I received my first bug report for modelshredder the other day. When trying to convert a sequence of objects into a DataTable, the following exception occurred:

I did some immediate research on possible causes for such an exception to be thrown. Microsofts KnowledgeBase indicated there might be a problem with the amount of local variables being allocated inside the injected method, however this was not the case since modelshredder uses only three local variables, regardless of the type of object. After some back and forth with the bug reporter, we were able to conduct a sample to reproduce the bug.
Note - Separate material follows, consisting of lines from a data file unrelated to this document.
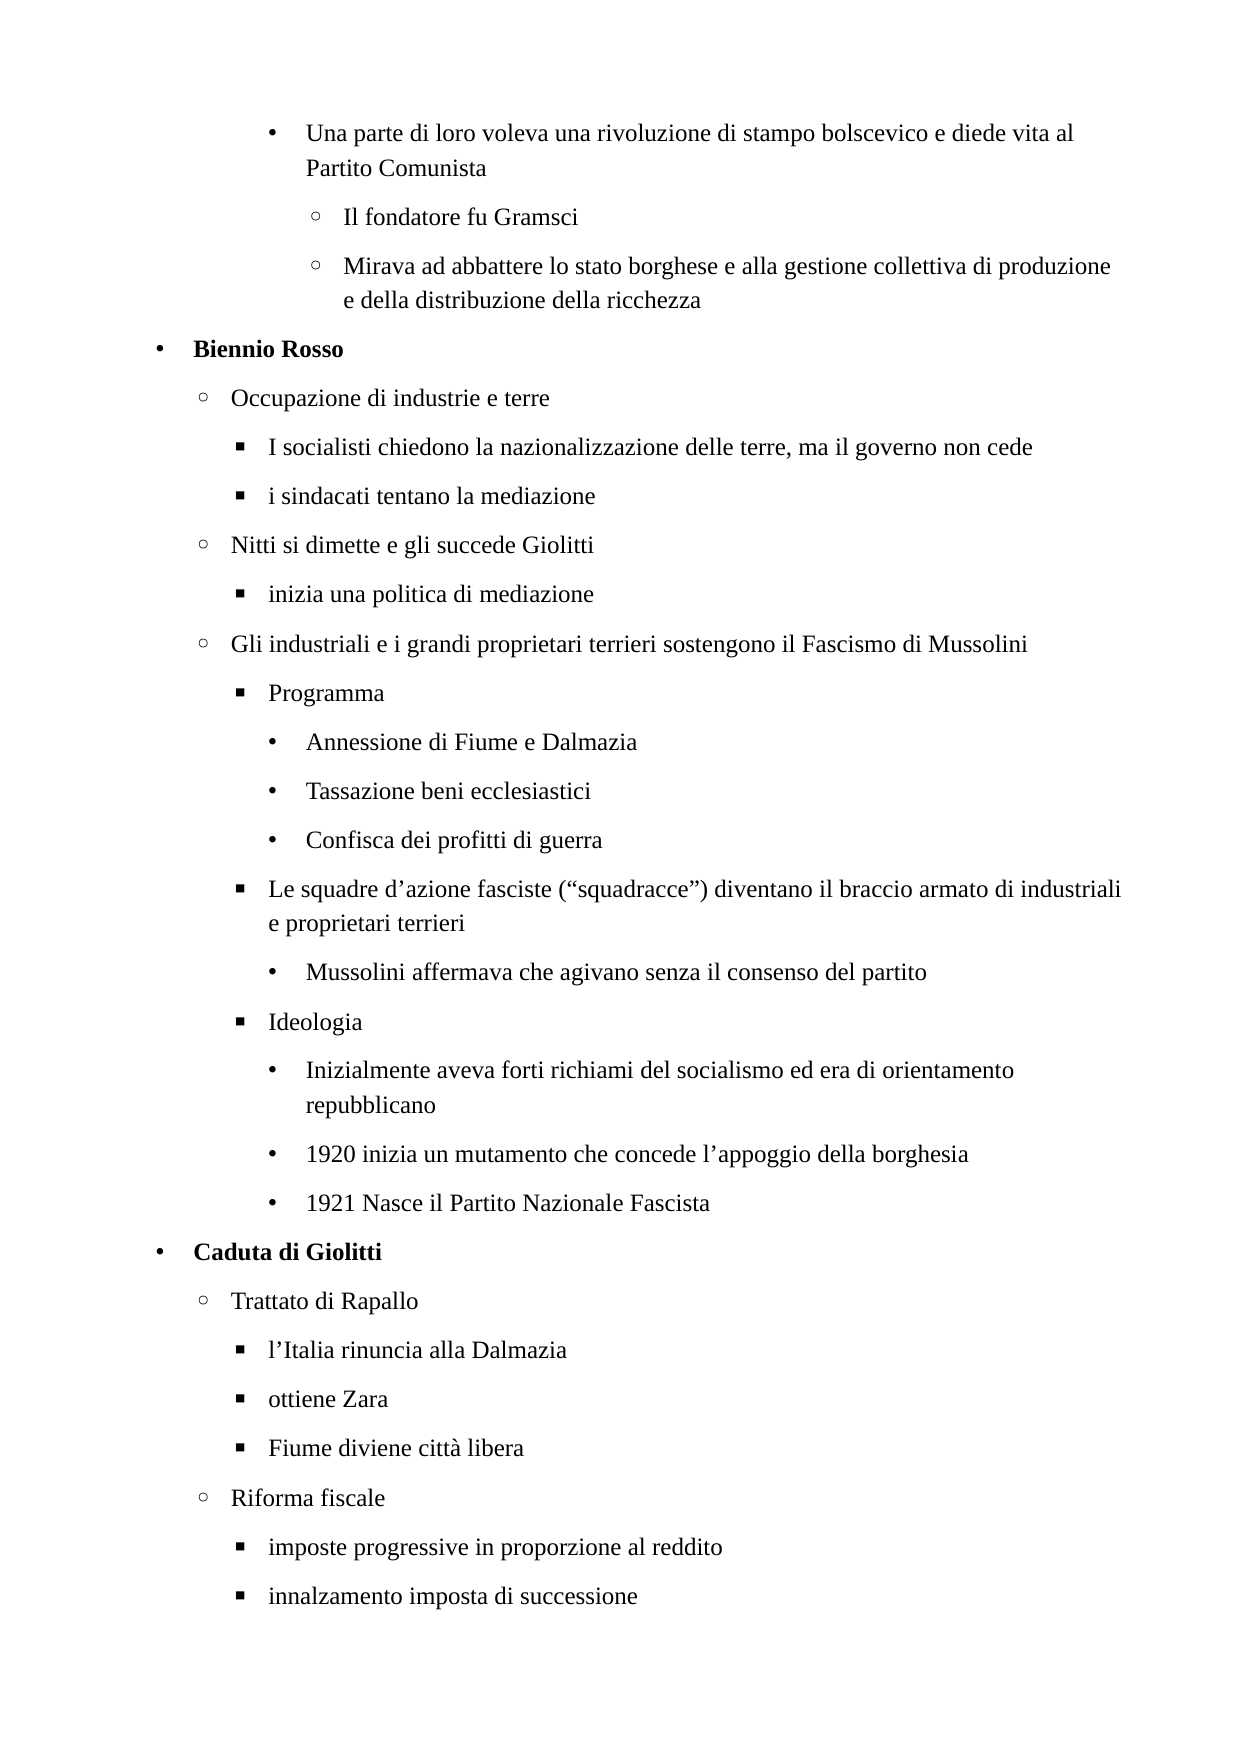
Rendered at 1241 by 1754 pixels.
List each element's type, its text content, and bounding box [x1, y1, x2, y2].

list Nitti si dimette e gli succede Giolitti [193, 531, 1122, 559]
list Inizialmente aveva forti richiami del socialismo ed era di orientamento repubblicano [268, 1056, 1122, 1119]
list 1920 inizia un mutamento che concede l’appoggio della borghesia [268, 1139, 1122, 1168]
list innalzamento imposta di successione [231, 1581, 1122, 1609]
list Biennio Rosso [156, 334, 1122, 363]
list 1921 Nasce il Partito Nazionale Fascista [268, 1188, 1122, 1217]
list Riforma fiscale [193, 1483, 1122, 1511]
list I socialisti chiedono la nazionalizzazione delle terre, ma il governo non cede [231, 432, 1122, 461]
list Programma [231, 678, 1122, 706]
list ottiene Zara [231, 1384, 1122, 1413]
list Occupazione di industrie e terre [193, 383, 1122, 412]
list Il fondatore fu Gramsci [306, 202, 1122, 230]
list Tassazione beni ecclesiastici [268, 776, 1122, 804]
list imposte progressive in proporzione al reddito [231, 1532, 1122, 1560]
list i sindacati tentano la mediazione [231, 481, 1122, 510]
list Le squadre d’azione fasciste (“squadracce”) diventano il braccio armato di industriali e proprietari terrieri [231, 874, 1122, 937]
list Confisca dei profitti di guerra [268, 825, 1122, 854]
list Mussolini affermava che agivano senza il consenso del partito [268, 957, 1122, 986]
list Una parte di loro voleva una rivoluzione di stampo bolscevico e diede vita al Partito Comunista [268, 118, 1122, 181]
list inizia una politica di mediazione [231, 579, 1122, 608]
list Mirava ad abbattere lo stato borghese e alla gestione collettiva di produzione e della distribuzione della ricchezza [306, 251, 1122, 314]
list Trattato di Rapallo [193, 1286, 1122, 1315]
list Fiume diviene città libera [231, 1433, 1122, 1462]
list Gli industriali e i grandi proprietari terrieri sostengono il Fascismo di Mussolini [193, 629, 1122, 657]
list Ideologia [231, 1007, 1122, 1035]
list Annessione di Fiume e Dalmazia [268, 727, 1122, 756]
list Caduta di Giolitti [156, 1237, 1122, 1266]
list l’Italia rinuncia alla Dalmazia [231, 1335, 1122, 1364]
Some trial and error with ShredderOptions including different subsets of members revealed, that the exception only occurred when the injected code tried to access an Indexer Property. The cause for this is pretty clear when taking a look at the MSIL generated for a property access.


ilgen.Emit(OpCodes.Ldloc_0);     // Load array on evaluation stack
ilgen.Emit(OpCodes.Ldc_I4_S, i); // Load array position on eval stack
ilgen.Emit(OpCodes.Ldarg_0);     // Load ourselves on the eval stack
ilgen.Emit(OpCodes.Call, pi.GetGetMethod());
// Check if we need to box a value type
if (pi.PropertyType.IsValueType)
{
    ilgen.Emit(OpCodes.Box, pi.PropertyType);
}

// Store value in array, this pops all fields from eval stack that were added this for loop
ilgen.Emit(OpCodes.Stelem_Ref);

As you can see, the code expects the getter to be callable without any parameter, which is not the case if (PropertyInfo) pi.GetGetMethod() returns an indexer method. Since I can’t imagine there’s any use in representing the contents of an indexer property in tabular form, I decided to simply ban indexer properties from the ShredderOptions. To do so, I have added a validation inside the ShredderOptions constructor to check all PropertyInfos for Index parameters.


PropertyInfo pi = member as PropertyInfo; 

if (pi != null)

{ 

if (pi.GetIndexParameters().Length > 0 ) 

throw new ArgumentException("May not contain indexer properties.", "members");

}

Even though the fix was pretty easy once the cause was identified, bugs in MSIL injection are very hard to track down. The exception could point to any other part of the injected code being incorrect. I haven’t seen any effective way (or tool for that matter) to debug or review runtime injected code yet. It appears, one is pretty much left with nothing but trial and error in such cases.